Arzu Odabaş, sınıf arkadaşlarının çocuklarından da küçük olduğunu hatta hocalardan bazılarının da kendisinden küçük olduğunu ifade etti.

Arkadaşlarına zaman zaman "ablalık" da yaptığını anlatan Odabaş, şunları kaydetti:

"Normal bir öğrenci gibi ders çalıştık, grup çalışmaları yaptık. Birlikte sınavlara girdik, heyecan yaşadık. Hocalarımın da arkadaşlarımın da manevi destekleri çok oldu. Bir öğrencinin yapması gereken her şeyi yaptım. Devamsızlık yapmadım, dersleri bire bir takip ettim. Arkadaşlarımla zaman zaman ders dışında da vakit geçirdik. Öğrenci evine de gittim. Öğrenci evi çok farklıydı, orada da bir öğrenci gibi davrandım. Zaman zaman çocuklarım, torunlarım da aklıma geldi ama yine de öğrenciliğimi dolu dolu yaşadım."

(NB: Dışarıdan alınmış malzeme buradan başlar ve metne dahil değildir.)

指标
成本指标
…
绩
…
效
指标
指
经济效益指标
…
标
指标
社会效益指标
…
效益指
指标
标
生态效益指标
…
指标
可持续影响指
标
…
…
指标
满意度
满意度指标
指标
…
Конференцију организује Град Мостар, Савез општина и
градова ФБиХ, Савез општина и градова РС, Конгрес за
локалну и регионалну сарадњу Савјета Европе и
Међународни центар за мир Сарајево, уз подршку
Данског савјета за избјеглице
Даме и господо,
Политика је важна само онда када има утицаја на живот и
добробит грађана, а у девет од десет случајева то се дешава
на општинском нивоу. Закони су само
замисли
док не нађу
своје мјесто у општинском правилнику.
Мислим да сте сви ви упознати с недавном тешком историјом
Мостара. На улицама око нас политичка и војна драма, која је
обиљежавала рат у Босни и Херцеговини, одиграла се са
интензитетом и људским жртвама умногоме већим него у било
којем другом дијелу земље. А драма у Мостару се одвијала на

En küçük kızının üniversite sınavına hazırlandığını, bu nedenle evde iki öğrenci olduğunu dile getiren Odabaş, "Ben bir öğrenciyim ama aynı zamanda bir anneyim ve sorumluluklarım var. Bu nedenle kızımın ders çalışması için uygun ortamı sağlamam gerekiyor. Ona da destek olmaya çalıştım. Eşim de ikimize çok destek verdi. Çocuklarıma özellikle bilgisayarda ders çalışma konusunda danıştım. Okulu 3.08 not ortalamasıyla bitiriyorum. Fakültede bu yıl mezun olan 200 öğrenci arasında ilk yarı ortalamasına göre otuzuncuyum" şeklinde konuştu.

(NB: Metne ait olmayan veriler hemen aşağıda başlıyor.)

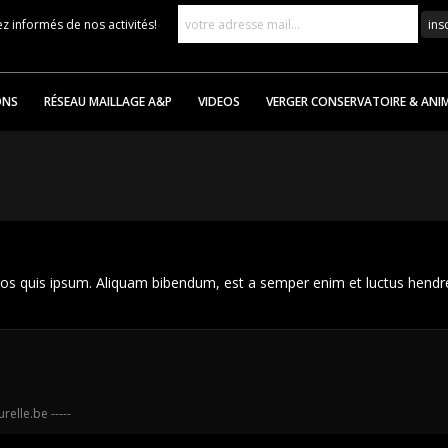
z informés de nos activités!
ONS
RÉSEAU MAILLAGE A&P
VIDEOS
VERGER CONSERVATOIRE & ANI
eros quis ipsum. Aliquam bibendum, est a semper enim et luctus hendre 
urelle.be
-----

Odabaş, 33 yaşındaki en büyük kızının işletme fakültesini bitirdiğini, 30 yaşındaki diğer kızının Atatürk Üniversitesi'nde bilgisayar mühendisliği bölümünde araştırma görevlisi olarak görev yaptığını, 28 yaşındaki oğlunun da bilgisayar mühendisi olduğunu sözlerine ekledi.

Sınıfın "Arzu ablası"

Arzu Odabaş ile 4 yıl aynı sınıfta öğrenim gören Emine Çalışır, sıra arkadaşlığı yaptıklarını belirterek, "İlk tanıştığımızda biraz mesafeliydim. Çünkü neredeyse annemle yaşıttı. Yaşı gereği mesafeli davrandık. Zamanla daha çok yakınlaştık. Saygı, sevgiye dönüştü. Arzu abla bizi evinde ağırladı" dedi.

Göksel Çakmak, Arzu Odabaşı ile güzel bir arkadaşlık kurduklarını ama tanıştıklarında ona nasıl hitap edeceğini şaşırdığını anlattı.

Sınıf arkadaşlarından Fatma İpek, Malatyalı olduğunu ve yurtta kaldığını ifade ederek, "Arzu ablaya çok çabuk ısındık. Bize ablalık hatta annelik yaptı. Doğrumuzu, yanlışımızı anlattı. Attığımız her adımda bize yol gösterdi. Memleketimizden uzak olduğumuz için ev ortamına hasretiz ama Arzu abla bize bu sıcaklığı çok güzel sundu. En güzeli ayaklarımızın halı görmesine, ev yemekleri yememize vesile oldu. O yüzden ona çok teşekkür ederim" diye konuştu.